Arbeitsanweisung:
Prüfe bitte, ob die folgenden Aussagen mit dem Text über Kundus übereinstimmen: (a) Der Einwohner konnte nach Kabul fliehen. (b) Die Taliban versuchen, Kundus von den Regierungstruppen zurückzuerobern. (c) Der Einwohner hat mit der DW über seine Eindrücke gesprochen. Beantworte jede Aussage mit Ja oder Nein und zitiere die entscheidenden Worte des Textes wörtlich.

“Taliban haben ihr Ziel in Kundus erreicht”

Regierungstruppen versuchen, die Stadt Kundus von den Taliban zurückzuerobern. Ein afghanischer Einwohner, der nach dem Einmarsch der Taliban nach Kabul fliehen konnte, hat mit der DW über seine Eindrücke gesprochen.

Sicherheitskräfte und Einwohner an einer Einfallstraße nach Kundus (Foto: Getty Images/AFP)

DW: Sie waren in der Stadt, als die Taliban Kundus einnahmen. Wie haben Sie die Geschehnisse erlebt?

Extrahierte Dateneinträge:
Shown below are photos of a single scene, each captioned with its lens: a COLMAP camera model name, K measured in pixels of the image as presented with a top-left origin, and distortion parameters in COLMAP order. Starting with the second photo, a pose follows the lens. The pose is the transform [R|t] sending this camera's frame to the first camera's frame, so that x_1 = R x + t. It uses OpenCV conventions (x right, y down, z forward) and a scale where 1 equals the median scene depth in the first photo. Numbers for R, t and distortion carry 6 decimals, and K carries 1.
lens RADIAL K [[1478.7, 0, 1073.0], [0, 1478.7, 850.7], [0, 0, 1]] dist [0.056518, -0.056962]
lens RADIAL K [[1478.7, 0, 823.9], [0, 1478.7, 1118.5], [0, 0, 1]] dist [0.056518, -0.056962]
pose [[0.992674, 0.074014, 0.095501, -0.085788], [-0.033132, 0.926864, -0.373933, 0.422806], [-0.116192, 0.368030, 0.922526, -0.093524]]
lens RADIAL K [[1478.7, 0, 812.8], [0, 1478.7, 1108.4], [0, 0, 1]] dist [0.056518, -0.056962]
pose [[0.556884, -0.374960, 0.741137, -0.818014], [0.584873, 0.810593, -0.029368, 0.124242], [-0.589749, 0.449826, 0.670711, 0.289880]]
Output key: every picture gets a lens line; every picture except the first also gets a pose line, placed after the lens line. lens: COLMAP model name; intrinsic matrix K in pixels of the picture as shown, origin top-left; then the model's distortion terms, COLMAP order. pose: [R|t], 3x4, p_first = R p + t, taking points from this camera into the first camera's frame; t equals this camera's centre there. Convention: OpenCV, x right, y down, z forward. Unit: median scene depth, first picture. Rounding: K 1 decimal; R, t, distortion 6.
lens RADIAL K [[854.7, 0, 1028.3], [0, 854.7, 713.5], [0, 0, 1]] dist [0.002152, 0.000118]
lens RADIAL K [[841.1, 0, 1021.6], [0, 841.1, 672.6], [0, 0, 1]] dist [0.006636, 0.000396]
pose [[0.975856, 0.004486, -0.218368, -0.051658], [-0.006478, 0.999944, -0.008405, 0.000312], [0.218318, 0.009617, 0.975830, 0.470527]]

Antwortfeld:
(a) Ja: „nach dem Einmarsch der Taliban nach Kabul fliehen konnte“
(b) Nein: „Regierungstruppen versuchen, die Stadt Kundus von den Taliban zurückzuerobern.“
(c) Ja: „hat mit der DW über seine Eindrücke gesprochen“